Problem statement / Current process

Flowchart of the current process.

See the diagram on the right on how the current process works. It has several problems:

  • Updates to the docker container image may get applied by surprise (for example when rebooting a worker node)
  • There's no easy way to roll back
  • There's no easy way to know which version is running right now, or monitor that the latest version is indeed live
  • It's too easy to do a mistake and not notice it

Proposed new workflow

Flowchart of the proposed new process.

This proposal would include two major changes to this workflow.

CI builds of new container images and Helm charts

The first major proposed change involves the container build process, which is currently done manually. Under this proposal, a CI system (likely either GitLab or the new Toolforge Build Service).

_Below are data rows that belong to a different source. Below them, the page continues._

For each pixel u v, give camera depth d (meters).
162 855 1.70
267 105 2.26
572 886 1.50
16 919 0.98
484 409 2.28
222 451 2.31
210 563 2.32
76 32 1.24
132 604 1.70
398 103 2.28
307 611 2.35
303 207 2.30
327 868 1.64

The images and the helm charts should be tagged with the hash of the Git commit that is being built.

The new workflow requires setting up a Helm chart repository. Harbor includes one, and already being set up in Toolforge to support the buildpack / build service project, so we should likely use that.

Note: While dogfooding the buildpack based build service would be nice, we need to be very careful to not intruduce any chicken-and-egg problems that could prevent us from shipping fixes to broken code.

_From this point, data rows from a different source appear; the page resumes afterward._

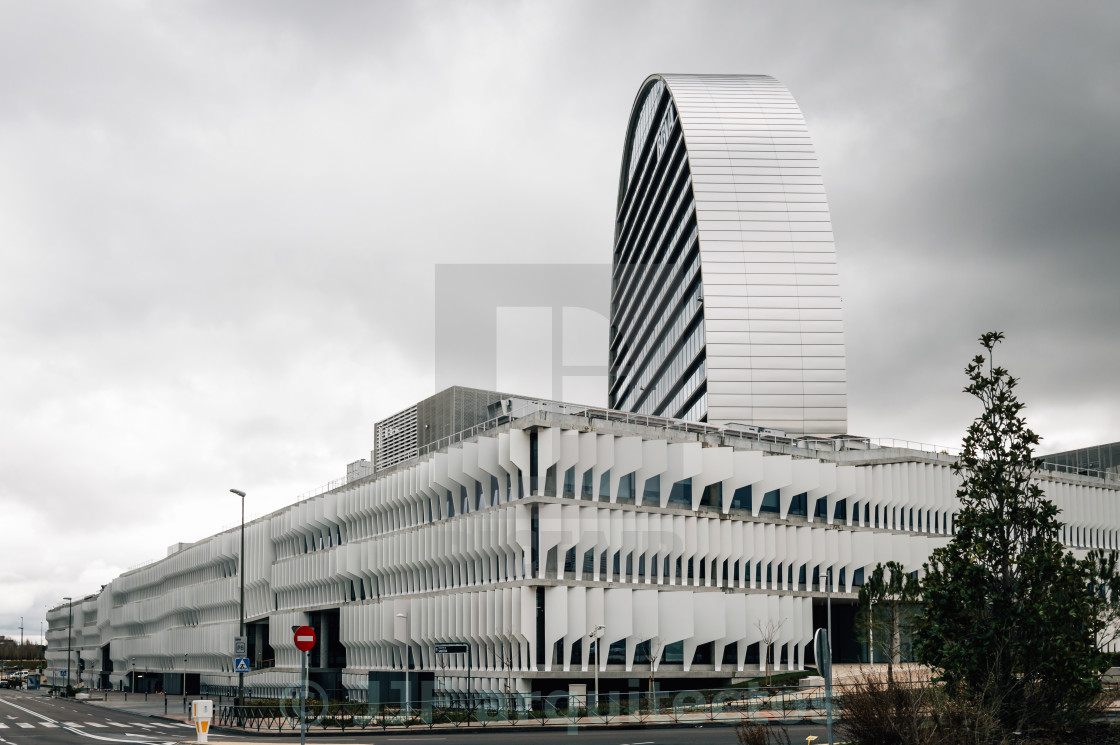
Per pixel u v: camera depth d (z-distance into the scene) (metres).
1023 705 25.73
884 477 88.00
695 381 122.38
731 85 136.62
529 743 38.50
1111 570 28.66
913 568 86.88
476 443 73.69
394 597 83.81
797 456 83.38
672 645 72.81
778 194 123.06
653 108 151.75
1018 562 26.34
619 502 71.31
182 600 137.12
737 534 77.12
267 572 112.81
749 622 76.75
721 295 117.88
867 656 85.31
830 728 21.08
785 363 116.25
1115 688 32.44
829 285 119.00
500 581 70.19
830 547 83.38
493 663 70.69
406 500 84.62
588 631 67.94
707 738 38.97
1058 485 99.75
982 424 27.56
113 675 169.75
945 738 24.20
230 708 57.81
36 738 45.44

Controlling live container image and chart versions in Git

The second change involves moving the Helmfile configuration files from the individual component repositories to a central repository (let's call that the deployment control repository). (TBD: one big helmfile or multiple small ones?) In the new repository, the helmfiles pin the helm chart version and the image version to a specific git hash that is then updated by a manual git commit when deploying changes.

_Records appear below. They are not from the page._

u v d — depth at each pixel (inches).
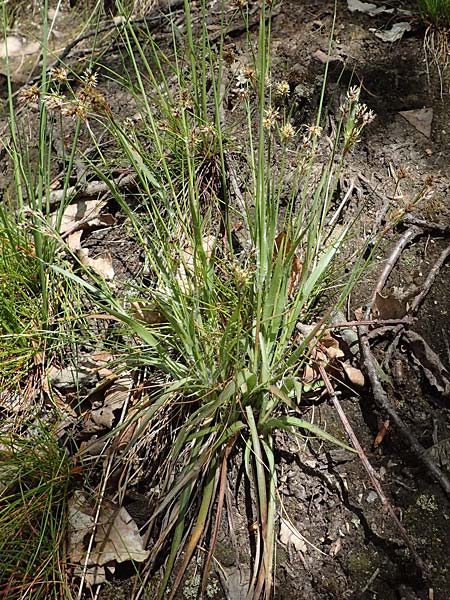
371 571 15.4
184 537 16.3
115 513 16.4
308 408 17.9
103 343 19.5
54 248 20.3
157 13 29.6
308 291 17.4
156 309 18.2
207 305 17.4
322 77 24.9
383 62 25.3
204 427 17.0
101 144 24.6
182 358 18.5
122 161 23.4
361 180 22.1
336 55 25.5
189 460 16.5
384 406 17.0
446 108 23.8
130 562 16.3
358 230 21.0
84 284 17.1
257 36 26.9
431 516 15.9
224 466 15.8
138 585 16.1
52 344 19.6
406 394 17.8
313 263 19.2
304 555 15.9
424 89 24.4
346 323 17.0
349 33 26.4
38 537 16.4
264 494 15.1
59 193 23.1
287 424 16.2
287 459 17.3
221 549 16.1
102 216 22.5
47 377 19.0
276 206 16.5
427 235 20.7
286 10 27.6
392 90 24.5
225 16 27.9
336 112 23.8
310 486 16.8
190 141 18.3
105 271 21.3
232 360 16.6
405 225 20.8
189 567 16.1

TBD: local development deployments? TBD: manual steps such as tls certs?

Once this system works fine, a next improvement in automation would be to automatically deploy the changes to the deployment control repository. That is however explicitely out of scope for this proposal.

Deployment plan

Due to the complexity of the final product, the deployment should be done in stages so we can more easily achieve at least partial benefits.

Stage 0: Helm migration

  • Finish the decision made in task T303931 to convert our components to use a standard Helm and deploy.sh based workflow

Stage A: Start using Git commit hashes for image versions

  • update the wmcs.toolforge.k8s.component.build cookbook to create Git commit hash based image tags
  • needs a separate commit or two to the same repository for deployment, but still gives us much better confidence on what we're rolling out and a better way to revert problematic changes

Stage B: GitLab migration for the affected repositories

  • as a pre-requisite for the CI-based automation

Stage C: Proper chart repository

  • CI to automatically upload new chart versions to a proper chart repository (like Harbor)

Stage D: Introduce the deployment control repository

Stage E: Automated container builds

  • build container images on push

Further improvements

Once this basic system is live, there are several smaller and larger improvements that could be made to it.

Monitoring

  • Adding alerting to ensure that the deployment control repository matches what's deployed on the clusters
  • Adding alerting that the components are up to date, that is all merges on the component repositories have been deployed

Automation

The section on the new control repository touches this a bit, but it's explicitely out of scope for this proposal.

Disk space clean-up

Once we have information on the live container updates, it'd be nice to automatically prune unused versions from the container registry (after a reasonable grace period to allow rollbacks) to save disk space.